Peu d'économies. La fusion annoncée ne devrait pas permettre de substantielles économies, si on en croit les élus en charge des transports. Certes, on imagine volontiers que les nouvelles régions effectueront des commandes plus volumineuses de matériel ferroviaire, de façon à faire baisser les coûts. Mais en réalité, elles procèdent déjà ainsi. Les horaires pourraient bien sûr être réaménagés ici ou là, mais en pratique les limites administratives n’influencent que marginalement les déplacements. Les TER traversent déjà les Vosges, la Seine pour aller de Rouen à Caen ou le Massif central entre Lyon et Clermont-Ferrand.

Le coût des logos. Il faudra enfin redessiner des logos et des "habillages" au nom et aux couleurs des nouvelles régions, en plus de modifier l’annonce sonore. Cela peut coûter davantage que cela ne rapporte, comme en témoigne ce coup de peinture effectué l’an dernier en Rhône-Alpes, facturé 21000€ par train (à lire ici). Car les TER sont aux régions ce que les tramways, petits bijoux, sont aux agglomérations.

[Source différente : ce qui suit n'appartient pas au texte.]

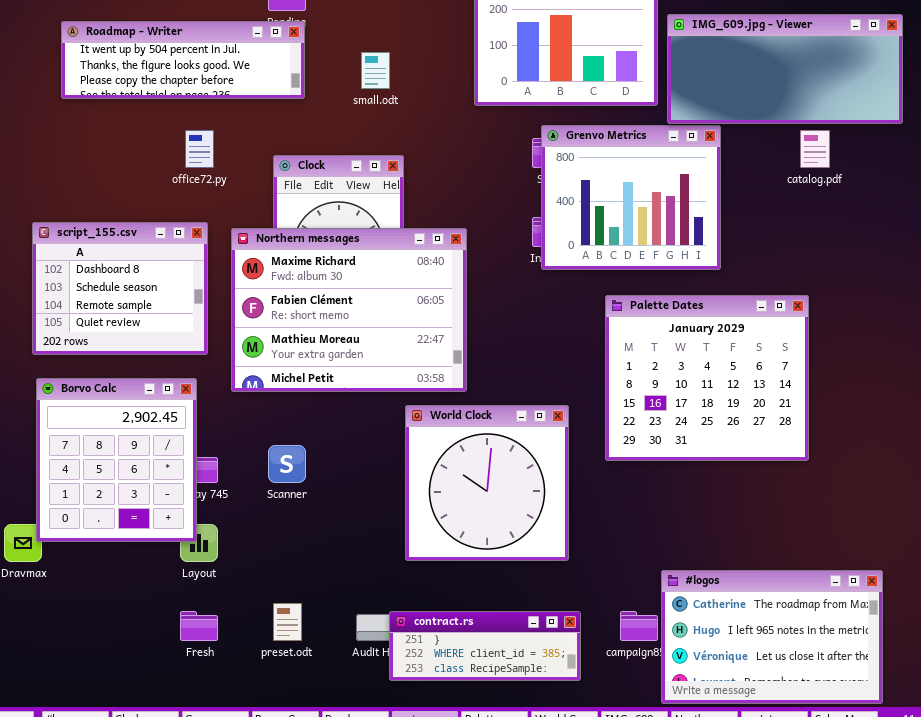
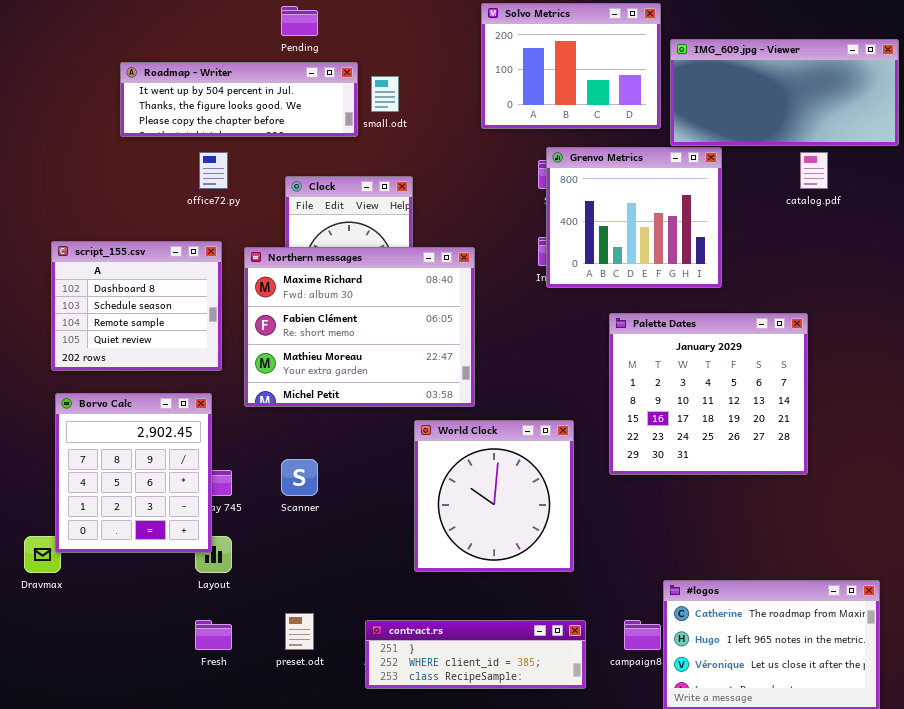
Roadmap - Writer: [61,21,305,99] -> [120,62,358,137], moved
contract.rs: [389,611,581,681] -> [365,620,586,689], resized

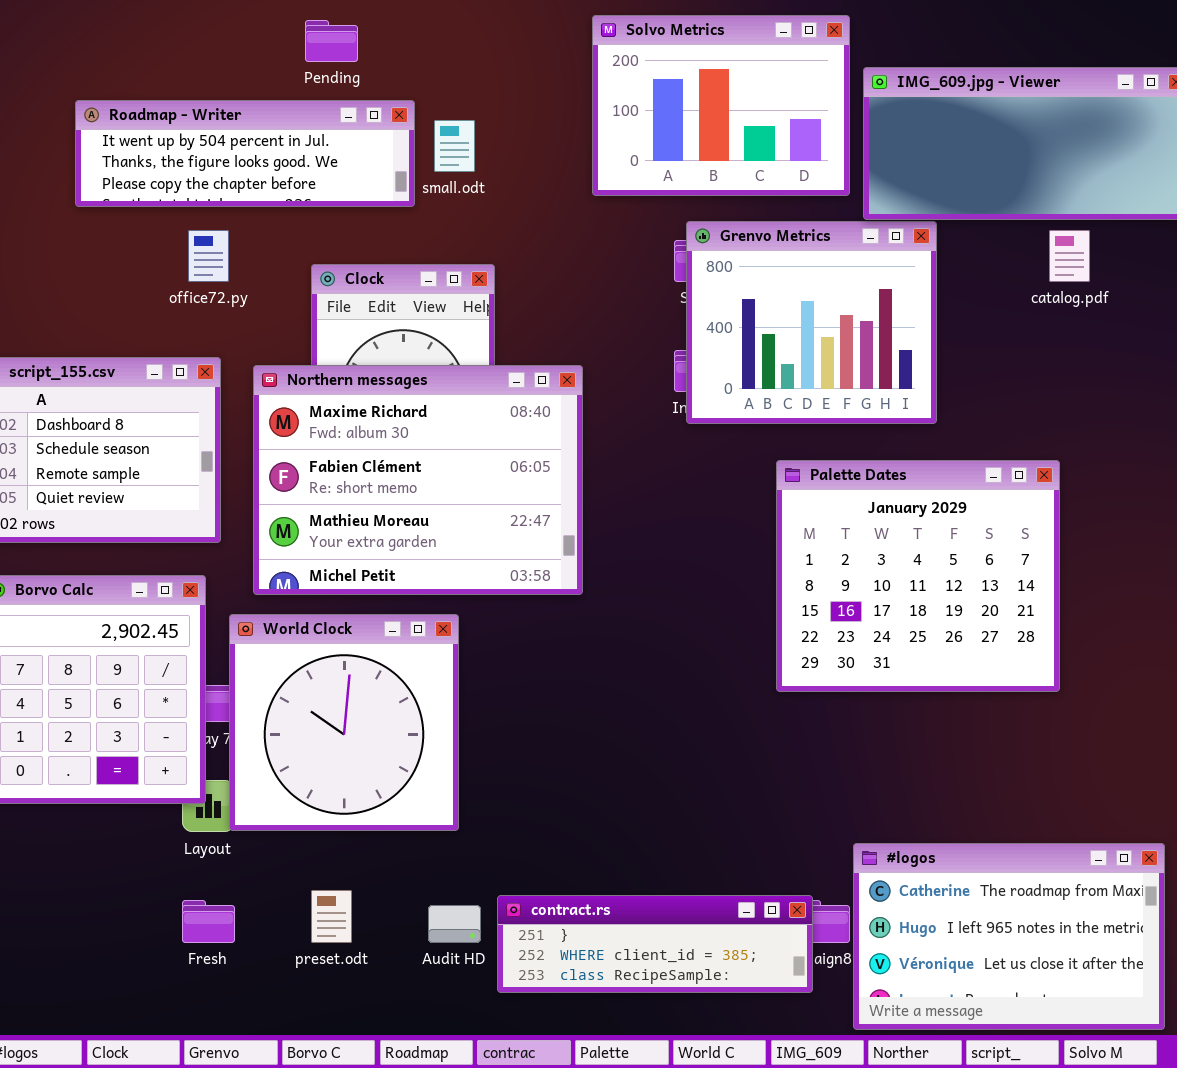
World Clock: [414,420,574,572] -> [229,614,459,831], moved
contract.rs: [365,620,586,689] -> [497,895,813,993], moved

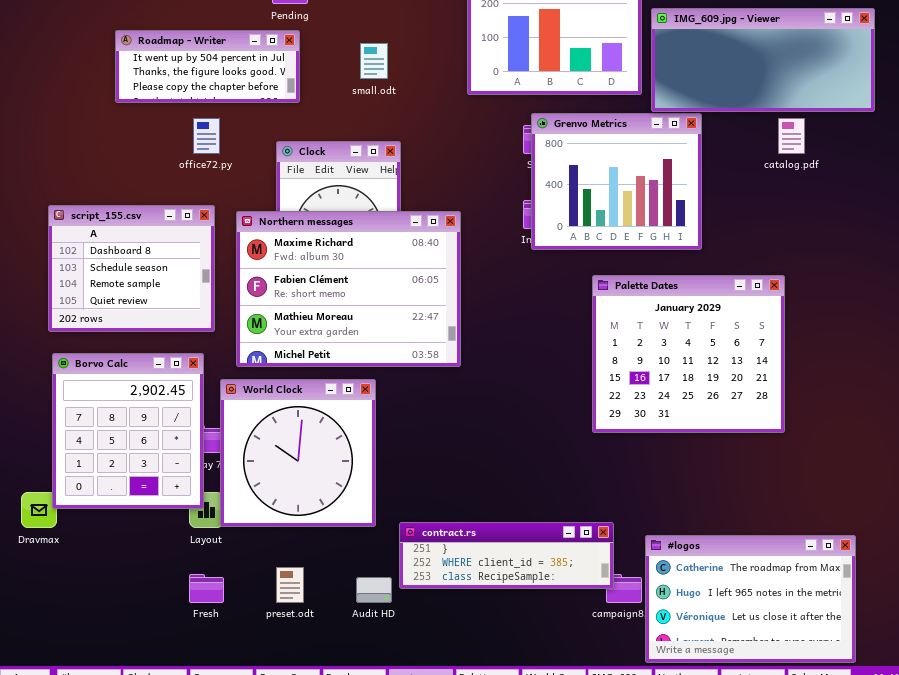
Roadmap - Writer: [75,100,415,207] -> [115,30,300,103], resized
contract.rs: [497,895,813,993] -> [399,522,614,589], moved

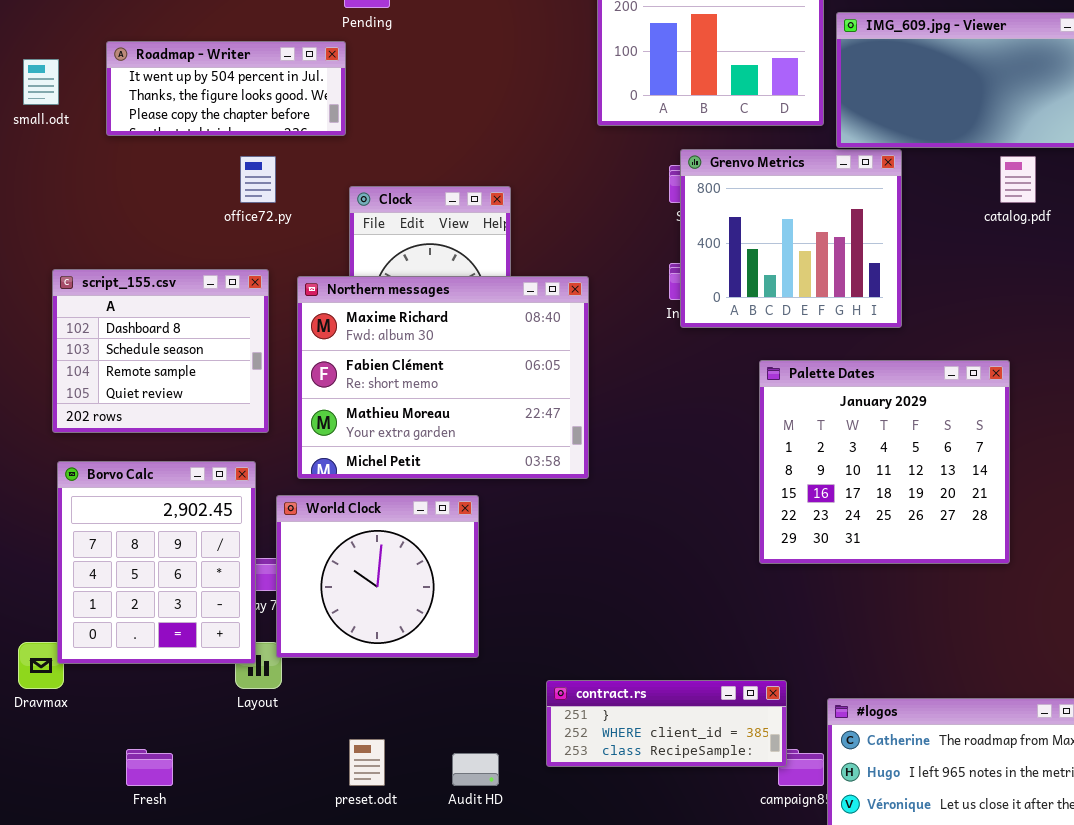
Roadmap - Writer: [115,30,300,103] -> [106,41,346,136], moved
small.odt: [360,43,388,79] -> [23,59,59,105], moved
World Clock: [220,379,376,527] -> [276,495,479,658], resized
contract.rs: [399,522,614,589] -> [546,680,787,767], resized
Fresh: [189,574,224,603] -> [126,749,173,786], moved

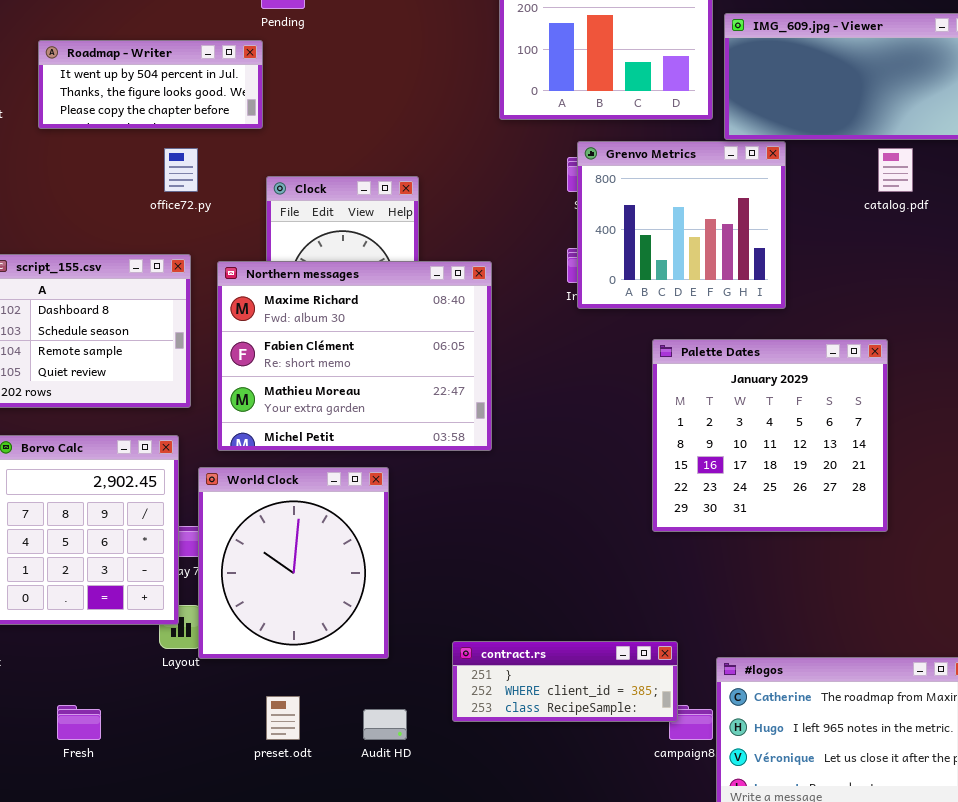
World Clock: [276,495,479,658] -> [198,467,389,659], resized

"La vraie question, c’est celle des compétences pour les régions, quelle que soit leur taille", argumente Roland Ries, maire (PS) de Strasbourg et président, jusqu’en septembre, du Groupement des autorités responsables des transports (GART). Les régions souhaiteraient ainsi être propriétaires du matériel roulant qu’elles commandent et financent.

Les malheurs de Salomon. Par ailleurs, la gestion des transports subit aujourd’hui un effet délétère de la répartition des compétences entre les échelons de collectivité, façon jugement de Salomon. Ainsi, si les régions sont en charge des trains, les départements gèrent les cars interurbains, les intercommunalités maîtrisent les transports urbains et les communes définissent les plans de circulation et le stationnement…

Il résulte de ce mille-feuilles, que l’on peut baptiser, si on préfère, pudding ou lasagnes, des incohérences voire une concurrence entre les différents niveaux. Ainsi, depuis que certaines régions proposent des trajets en TER à 1€ (comme c'est le cas en Languedoc-Roussillon), des départements ont décidé d’instituer le même tarif. Il ne faudrait pas que les voyageurs préfèrent "leur" train à "notre" autocar…

"Pour les transports, une réforme territoriale s’impose certes, mais celle qui consiste à fusionner les régions ne présente aucun intérêt", résume, en souhaitant rester anonyme, un important responsable du secteur.